==== Reading passage ====

Tommy Gilligan-USA TODAY Sports

The West Virginia football team closes out the spring practice season with the annual Gold-Blue game at Milan Puskar Stadium Saturday, the last chance Mountaineer fans will be able to see their team in pseudo-action until the 2015 season opener against Georgia Southern on September 5.

Already being a fan favorite event each year, Director of Athletics Shane Lyons could make a change to the Gold-Blue game that would make it ‘can't miss' like most regular season games in the fall.

In place of playing the classic split squad encounter between the Gold and Blue teams each year, WVU could get a better sense of the team's talent level and who will be key playmakers for the upcoming season by playing another college football program. It would give the Gold-Blue game more importance, and certainly bring more people to Morgantown for the game.

That idea has been gaining traction with other college coaches elsewhere in recent days.

==== Information provided ====

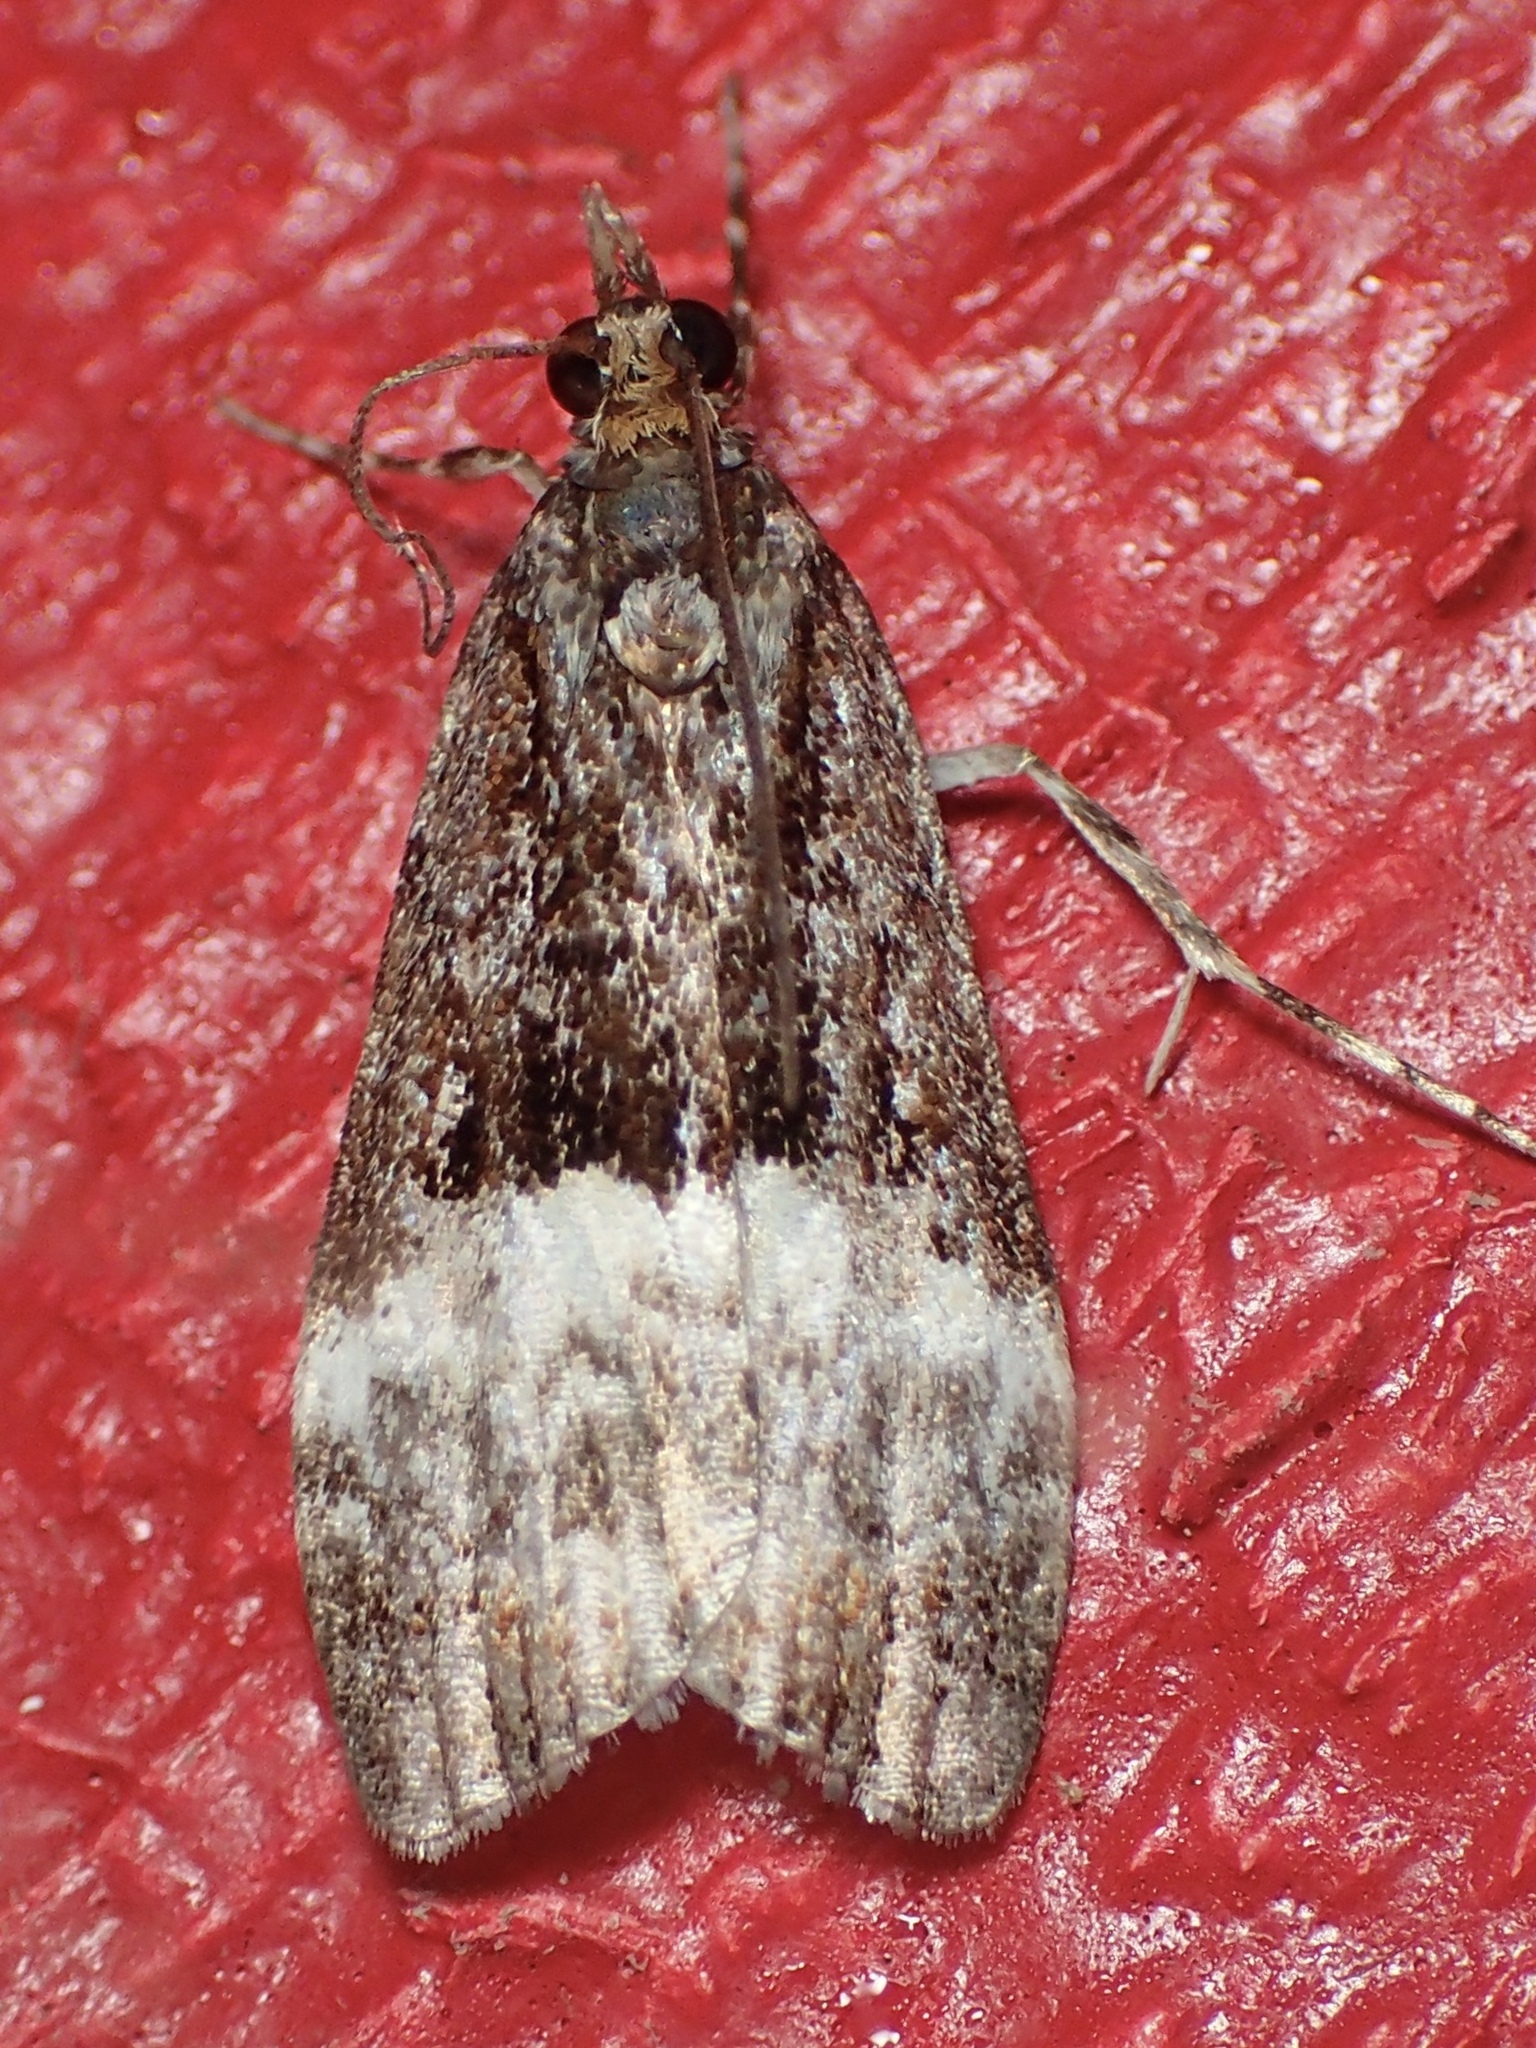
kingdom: Animalia
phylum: Arthropoda
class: Insecta
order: Lepidoptera
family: Crambidae
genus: Scoparia
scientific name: Scoparia minusculalis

====

_Work to complete_
1) According to the Gold-Blue game passage, why might West Virginia play another college football program instead of the usual split squad matchup? Answer in one to three sentences.
2) Set down, word for word, the part of the Gold-Blue game passage from "Already being a" up to and including "for the game.".
Answer from the Gold-Blue game passage alone and disregard the entries.

_Answers to this exercise_
1) Facing another program would give WVU a better sense of the team's talent level and of who will be key playmakers for the upcoming season. It would also give the Gold-Blue game more importance and bring more people to Morgantown.

2)
Already being a fan favorite event each year, Director of Athletics Shane Lyons could make a change to the Gold-Blue game that would make it ‘can't miss' like most regular season games in the fall.

In place of playing the classic split squad encounter between the Gold and Blue teams each year, WVU could get a better sense of the team's talent level and who will be key playmakers for the upcoming season by playing another college football program. It would give the Gold-Blue game more importance, and certainly bring more people to Morgantown for the game.